School of Life Sciences, University of Warwick, Coventry, UK.
Lancet Infect Dis. 2013 Feb;13(2):155-65. doi: 10.1016/S1473-3099(12)70317-1.
During the past 10 years, multidrug-resistant Gram-negative Enterobacteriaceae have become a substantial challenge to infection control. It has been suggested by clinicians that the effectiveness of antibiotics is in such rapid decline that, depending on the pathogen concerned, their future utility can be measured in decades or even years. Unless the rise in antibiotic resistance can be reversed, we can expect to see a substantial rise in incurable infection and fatality in both developed and developing regions. Antibiotic resistance develops through complex interactions, with resistance arising by de-novo mutation under clinical antibiotic selection or frequently by acquisition of mobile genes that have evolved over time in bacteria in the environment. The reservoir of resistance genes in the environment is due to a mix of naturally occurring resistance and those present in animal and human waste and the selective effects of pollutants, which can co-select for mobile genetic elements carrying multiple resistant genes. Less attention has been given to how anthropogenic activity might be causing evolution of antibiotic resistance in the environment. Although the economics of the pharmaceutical industry continue to restrict investment in novel biomedical responses, action must be taken to avoid the conjunction of factors that promote evolution and spread of antibiotic resistance.
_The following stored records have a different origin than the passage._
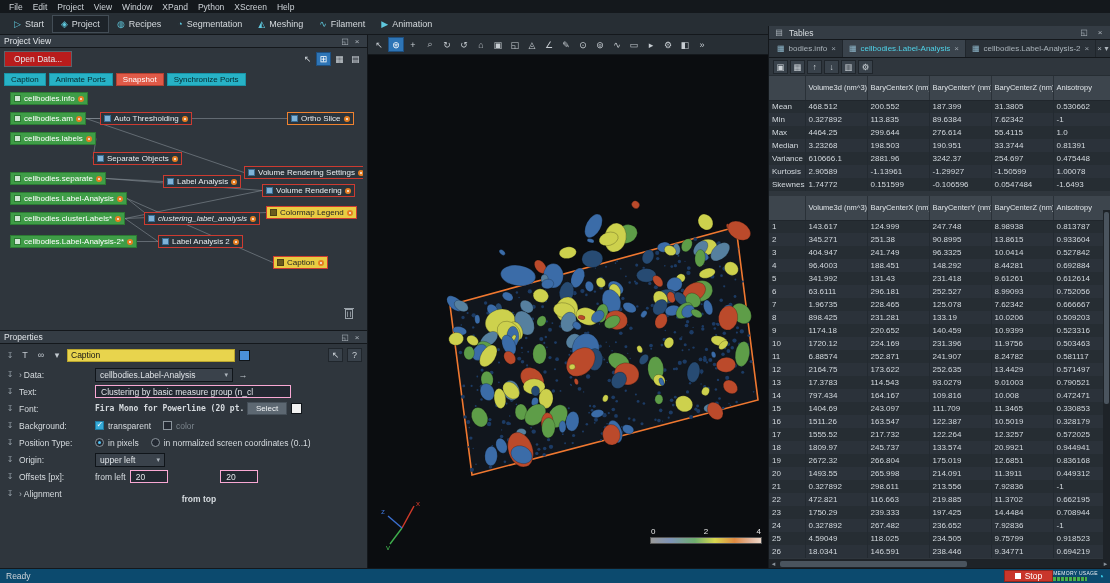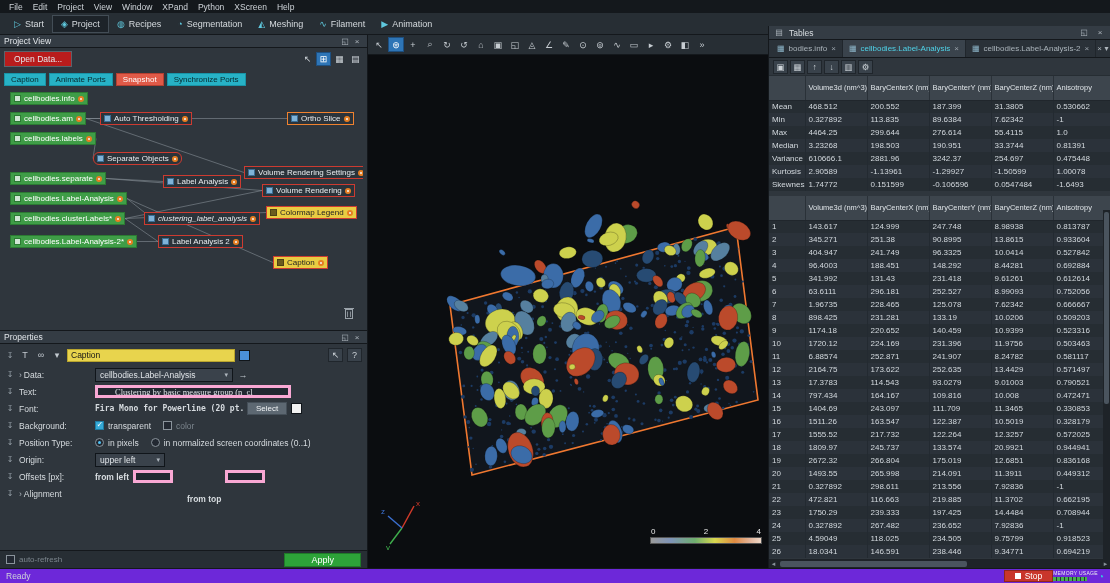--- a/index.html
+++ b/index.html
@@ -66,22 +66,22 @@
   .prop-body{position:absolute;top:13px;left:0;right:0;bottom:18px;overflow:hidden;}
   .name-row{display:flex;align-items:center;height:22px;gap:4px;padding:0 5px;}
   .tool-glyph{width:12px;text-align:center;color:#c3cad0;font-size:9px;}
   .name-input{width:168px;height:13px;background:#e8d44d;border:1px solid #b9a52e;color:#151515;
               font-size:8.5px;padding:0 3px;font-family:"Liberation Sans",sans-serif;}
   .swatch{width:11px;height:11px;border:1px solid #10151a;display:inline-block;}
   .prop-row{display:flex;align-items:center;height:17px;gap:4px;padding:0 5px;font-size:8.5px;color:#d6dbdf;}
   .pin{width:10px;color:#98a2aa;font-size:8px;text-align:center;}
   .plabel{width:72px;white-space:nowrap;}
   .expander{color:#aeb6bd;margin-right:2px;}
-  .field{background:var(--bg-field);border:3px solid #f9a8d4;color:#e0e4e8;font-size:8.5px;
-         height:13px;padding:0 17px;font-family:Liberation Serif, serif;}
+  .field{background:var(--bg-field);border:1px solid #f9a8d4;color:#e0e4e8;font-size:8.5px;
+         height:13px;padding:0 5px;font-family:Liberation Sans, sans-serif;}
   .dropdown{display:inline-flex;align-items:center;gap:6px;background:#3a424b;border:1px solid #10151a;
             height:14px;padding:0 4px;font-size:8.5px;color:#e0e4e8;cursor:default;}
   .dropdown .dd-caret{color:#aeb6bd;font-size:7px;}
   .mini-btn{background:#5d6872;border:1px solid #454f58;color:#f0f3f5;font-size:8px;
             padding:1px 8px;cursor:default;}
   .mono{font-family:"DejaVu Sans Mono",monospace;font-weight:bold;font-size:8px;}
   .cb{width:9px;height:9px;border:1px solid #8a939b;background:var(--bg-field);display:inline-block;
       position:relative;flex:none;}
   .cb.checked{background:#35a9d6;border-color:#1f7ca2;}
   .cb.checked::after{content:"✓";position:absolute;left:0.5px;top:-2.5px;font-size:8px;color:#fff;}
@@ -142,21 +142,21 @@
   table.grid tbody tr:nth-child(odd){background:#262d33;}
   table.grid tbody tr:nth-child(even){background:#2b323a;}
   .vscroll{position:absolute;right:0;top:14px;bottom:0;width:7px;background:#1e2328;}
   .vscroll .thumb{position:absolute;top:2px;left:1px;width:5px;height:55%;background:#4a545e;border-radius:2px;}
   .hscroll{height:9px;background:#1e2328;display:flex;align-items:center;margin-top:auto;}
   .hs-arrow{width:9px;text-align:center;color:#8a939b;font-size:7px;}
   .hs-track{flex:1;position:relative;height:100%;}
   .hs-thumb{position:absolute;left:2px;top:1.5px;height:6px;width:58%;background:#4a545e;border-radius:2px;}
 
   
-  .statusbar{position:absolute;left:0;right:0;bottom:0;height:15px;background:#6d28d9;
+  .statusbar{position:absolute;left:0;right:0;bottom:0;height:15px;background:#0c4a6e;
              border-top:1px solid var(--border);display:flex;align-items:center;padding:0 6px;gap:0;text-align:center;}
   .sb-spacer{flex:1;}
   .stop-btn{display:inline-flex;align-items:center;gap:4px;background:#c9362b;border:1px solid #8f251d;
             color:#fff;font-size:8.5px;padding:0px 10px;height:12px;cursor:default;}
   .stop-square{width:6px;height:6px;background:#fff;display:inline-block;}
   .mem{display:flex;flex-direction:column;justify-content:center;line-height:1;}
   .mem-label{font-size:5px;color:#e8ecef;letter-spacing:0.3px;}
   .mem-bar{margin-top:1px;width:34px;height:4px;background:repeating-linear-gradient(90deg,#45b14d 0 3px,#2a3036 3px 4px);}
   .sb-cyan-icon{color:#35c2e0;font-size:10px;}
 </style>
@@ -269,21 +269,21 @@
           <div class="node module" style="left: 96px; top: 22px;">
             <span class="nicon"></span>
             <span class="nlabel">Auto Thresholding</span>
             <span class="nport"></span>
           </div>
           <div class="node module-selected" style="left: 283px; top: 22px;">
             <span class="nicon"></span>
             <span class="nlabel">Ortho Slice</span>
             <span class="nport"></span>
           </div>
-          <div class="node module" style="left: 89px; top: 62px; border-radius: 6px;">
+          <div class="node module" style="left: 89px; top: 62px;">
             <span class="nicon"></span>
             <span class="nlabel">Separate Objects</span>
             <span class="nport"></span>
           </div>
           <div class="node data" style="left: 6px; top: 82px;">
             <span class="nicon"></span>
             <span class="nlabel">cellbodies.separate</span>
             <span class="nport"></span>
           </div>
           <div class="node module" style="left: 159px; top: 85px;">
@@ -406,34 +406,29 @@
         <span class="pin">↧</span>
         <span class="plabel">Origin:</span>
         <span class="dropdown" style="width:70px;">
           <span style="flex:1;">upper left</span>
           <span class="dd-caret">▾</span>
         </span>
       </div>
       <div class="prop-row">
         <span class="pin">↧</span>
         <span class="plabel">Offsets [px]:</span>
-        <span style="font-weight:bold;">from left</span>
+        <span style="font-weight:normal;">from left</span>
         <input class="field" style="width: 38px;" readonly="" value="20">
         <span style="font-weight:bold;margin-left:10px;margin-top:44px;">from top</span>
         <input class="field" style="width: 38px;" readonly="" value="20">
       </div>
       <div class="prop-row">
         <span class="pin">↧</span>
         <span class="plabel"><span class="expander">›</span><span>Alignment</span></span>
       </div>
-    </div>
-    <div class="prop-footer">
-      <span class="cb"></span>
-      <span class="dim" style="font-size:8px;">auto-refresh</span>
-      <button class="apply-btn">Apply</button>
     </div>
   </div>
 
   <div class="viewport">
     <div class="vtoolbar">
 
     <span class="vicon">↖</span>
         <span class="vicon">⊛</span>
         <span class="vicon">+</span>
         <span class="vicon">⌕</span>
在过去的 10 年中,多药耐药革兰氏阴性肠杆菌科已经成为感染控制的一个重大挑战。临床医生认为,抗生素的有效性正在迅速下降,根据具体病原体,其未来的应用可能只能持续几十年甚至几年。除非能够逆转抗生素耐药性的上升,否则我们可以预期,在发达和发展中地区,无法治愈的感染和死亡率都会大幅上升。抗生素耐药性是通过复杂的相互作用发展起来的,耐药性可以通过临床抗生素选择下的新突变产生,也可以通过环境中细菌中随时间进化的移动基因的频繁获得产生。环境中耐药基因的储库是由于自然存在的耐药性和存在于动物和人类废物中的耐药性以及污染物的选择作用共同导致的,这些选择作用可以共同选择携带多种耐药基因的移动遗传元件。人们对人为活动如何可能导致环境中抗生素耐药性的进化关注较少。尽管制药行业的经济学继续限制对新型生物医学反应的投资,但必须采取行动,避免促进抗生素耐药性进化和传播的因素结合在一起。